Failure Modes – Zero-UI Home Automation (2025)

Purpose

This document defines expected failure modes and required system behavior when components fail, degrade, or become unavailable.

It exists to ensure:

Failures are predictable
The house remains calm and usable
Trust is preserved with non-technical users
AI-assisted changes do not introduce fragile dependencies

This file is authoritative for error handling and resilience design.

Core Failure Philosophy

Failure is inevitable. Confusion is optional.

When something breaks:

The system must not surprise users
The system must not spam notifications
The system must not “thrash” (rapid on/off, loops, oscillations)

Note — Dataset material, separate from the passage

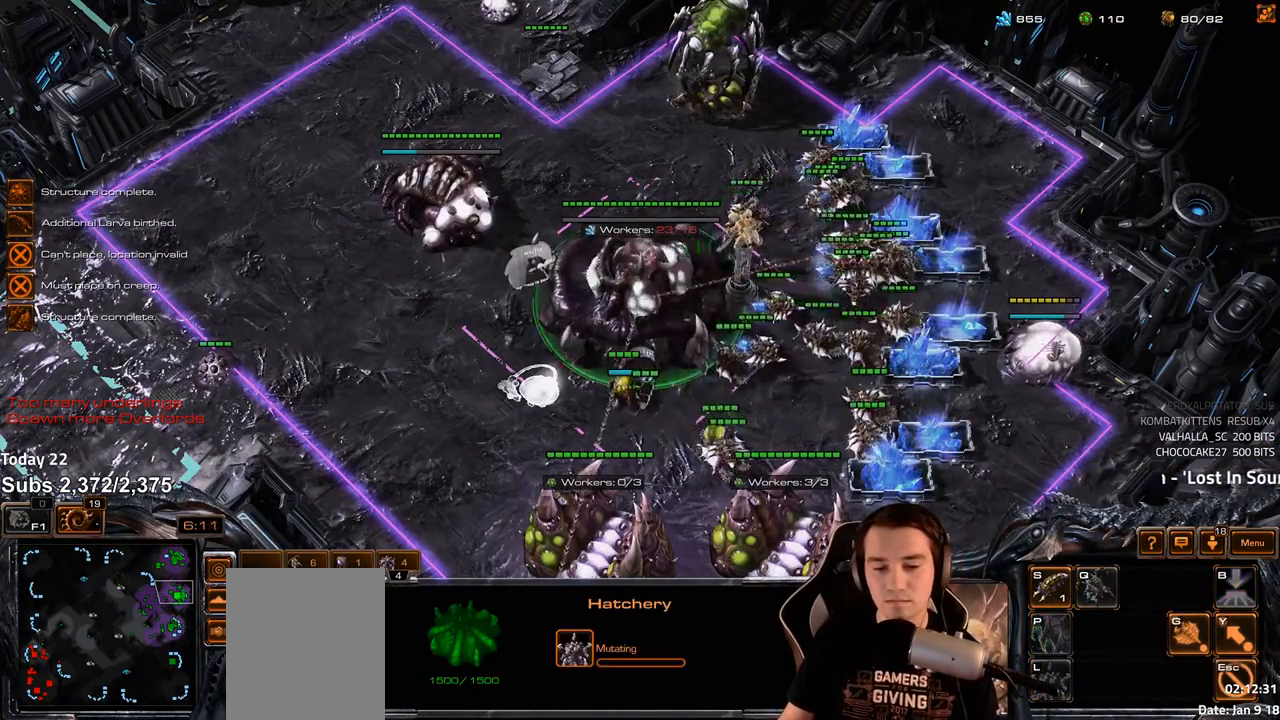
{"keys": [], "events": []}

The preferred failure response is: do nothing, stay quiet, and recover automatically.

Failure Classification

Failures are grouped by impact, not by technology.

Severity Levels

Level	Name	Description
L0	Invisible	User never notices
L1	Minor	Slight degradation, no action required
L2	Actionable	User intervention required
L3	Safety	Immediate awareness required

Only L2 and L3 failures may generate notifications.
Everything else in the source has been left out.